*** SELECTED PASSAGE Section Begins ***

Battle of Rammekens Zeeuws Museum (

My favourite part of maritime heritage is not the first thing you might think of when you hear the term ‘maritime heritage’. It is not a ship or anything found on or under the water. Still it has a strong, but indirect connection to the maritime history of the province of Zeeland. I have chosen the ‘wandtapijten van de Staten van Zeeland’ as my favourite part of maritime cultural heritage for a multitude of reasons.
These tapestries were commissioned by the Staten van Zeeland to strengthen its own power, because it had been only about fifteen years (1648) since the Spanish invaders had been defeated.  Over the course of fifteen years six tapestries were made of which five display the battles of Bergen op Zoom, the battle of Rammekens, the battle of Lillo, the siege of Veere in two parts and the battle of Zierikzee. The other one and, the last one to be made, was the weapon tapestry which is also significantly smaller in size compared to the others. This tapestry was meant to hang centrally above the hearth place as it signified the regime of the newly formed province, consisting of the cities of Middelburg, Zierikzee, Goes, Tholen, Vlissingen and Veere. Thus, the tapestries not only contain a very important story about the development of Zeeland as a sovereign state, but also celebrate the freedom of the from then on independent cities of Zeeland and its inhabitants.

*** SELECTED PASSAGE Section Ends ***
*** ENTRIES SUPPLIED Section Begins ***

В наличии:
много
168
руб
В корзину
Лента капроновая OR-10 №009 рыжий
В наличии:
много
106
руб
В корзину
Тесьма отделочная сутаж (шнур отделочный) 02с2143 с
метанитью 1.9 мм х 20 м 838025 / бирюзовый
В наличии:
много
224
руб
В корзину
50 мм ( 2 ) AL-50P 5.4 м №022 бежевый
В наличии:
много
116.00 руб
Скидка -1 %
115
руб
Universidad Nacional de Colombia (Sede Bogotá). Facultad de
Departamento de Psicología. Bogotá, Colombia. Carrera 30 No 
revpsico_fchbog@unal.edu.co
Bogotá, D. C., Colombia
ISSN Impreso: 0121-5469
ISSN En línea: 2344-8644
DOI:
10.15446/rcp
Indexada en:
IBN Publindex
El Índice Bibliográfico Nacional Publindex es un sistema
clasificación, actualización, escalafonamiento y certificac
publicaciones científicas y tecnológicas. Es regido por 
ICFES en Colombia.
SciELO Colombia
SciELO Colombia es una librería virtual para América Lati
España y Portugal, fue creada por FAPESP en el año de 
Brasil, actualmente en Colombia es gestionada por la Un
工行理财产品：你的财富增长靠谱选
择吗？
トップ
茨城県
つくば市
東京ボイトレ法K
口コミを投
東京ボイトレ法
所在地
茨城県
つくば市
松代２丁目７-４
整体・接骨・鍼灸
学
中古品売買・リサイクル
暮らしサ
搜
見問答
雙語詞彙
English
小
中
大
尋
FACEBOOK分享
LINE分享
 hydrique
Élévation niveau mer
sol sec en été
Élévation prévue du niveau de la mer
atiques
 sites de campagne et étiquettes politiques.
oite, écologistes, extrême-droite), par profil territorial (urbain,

*** ENTRIES SUPPLIED Section Ends ***
*** ENTRIES SUPPLIED Section Begins ***

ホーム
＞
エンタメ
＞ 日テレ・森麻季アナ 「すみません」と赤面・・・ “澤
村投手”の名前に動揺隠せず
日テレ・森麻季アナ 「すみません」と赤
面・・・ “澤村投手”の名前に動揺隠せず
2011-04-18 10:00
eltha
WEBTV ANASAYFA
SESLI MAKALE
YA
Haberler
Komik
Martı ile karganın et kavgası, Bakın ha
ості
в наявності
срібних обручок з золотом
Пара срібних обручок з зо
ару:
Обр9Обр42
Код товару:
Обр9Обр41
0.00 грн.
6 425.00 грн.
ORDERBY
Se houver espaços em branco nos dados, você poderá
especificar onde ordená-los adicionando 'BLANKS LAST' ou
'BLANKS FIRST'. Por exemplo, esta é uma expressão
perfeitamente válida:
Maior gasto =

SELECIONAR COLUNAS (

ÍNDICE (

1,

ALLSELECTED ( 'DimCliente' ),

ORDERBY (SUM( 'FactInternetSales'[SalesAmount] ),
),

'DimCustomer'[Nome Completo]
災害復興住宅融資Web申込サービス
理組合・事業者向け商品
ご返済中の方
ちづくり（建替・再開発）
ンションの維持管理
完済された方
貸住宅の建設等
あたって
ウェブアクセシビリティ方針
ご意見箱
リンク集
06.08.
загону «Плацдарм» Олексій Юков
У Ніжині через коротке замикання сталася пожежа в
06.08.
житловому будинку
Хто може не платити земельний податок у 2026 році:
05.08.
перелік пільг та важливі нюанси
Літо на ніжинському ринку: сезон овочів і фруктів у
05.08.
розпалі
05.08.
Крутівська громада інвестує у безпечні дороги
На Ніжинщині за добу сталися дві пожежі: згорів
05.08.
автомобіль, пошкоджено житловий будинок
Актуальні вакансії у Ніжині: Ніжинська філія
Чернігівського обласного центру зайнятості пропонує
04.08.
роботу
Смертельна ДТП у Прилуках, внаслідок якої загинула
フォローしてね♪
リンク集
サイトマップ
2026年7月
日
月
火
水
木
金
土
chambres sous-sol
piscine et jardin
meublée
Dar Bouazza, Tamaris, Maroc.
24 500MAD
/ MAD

*** ENTRIES SUPPLIED Section Ends ***

- [WHAT YOU NEED TO DO]: Please carry on the passage about the Zeeland tapestries, picking up after its final sentence. You won't need the material for this.

- [TASK ANSWER]:
One thing that I really like about these tapestries is that they are not trying to glorify the soldiers of the battles or to praise heroic deeds. These tapestries should rather be compared to a kind of history book rather than just an ordinary political symbol.
In my opinion, not trying to glorify battles but rather focussing on what this resulted in is quite similar to the way liberation day is celebrated in the Netherlands. The day after we remembered the fallen of WW I and WW II and of wars all over the world, we celebrate that we are able to live in freedom and peace and should keep this stability.
These tapestries are thus an early example of this universal thought of what peace time should look like and that we should try to always keep it. For this reason, I truly believe that these tapestries and their often hidden meaning are a very important part of our Dutch maritime cultural heritage.